EXERCISE DESCRIPTION ->
Express every line of text in the data records below as a Markdown table with the columns "No." and "Line", numbering the rows and leaving out blank lines and the pictures.

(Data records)

--------------------------------

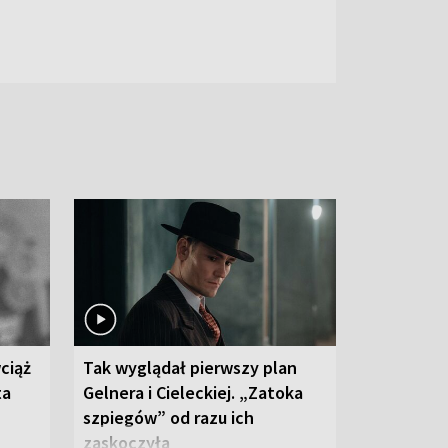
ciąż
Tak wyglądał pierwszy plan
ta
Gelnera i Cieleckiej. „Zatoka
szpiegów” od razu ich
zaskoczyła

--------------------------------

SOLUTION TO THE EXERCISE ->
| No. | Line |
|---|---|
| 1 | ciąż |
| 2 | Tak wyglądał pierwszy plan |
| 3 | ta |
| 4 | Gelnera i Cieleckiej. „Zatoka |
| 5 | szpiegów” od razu ich |
| 6 | zaskoczyła |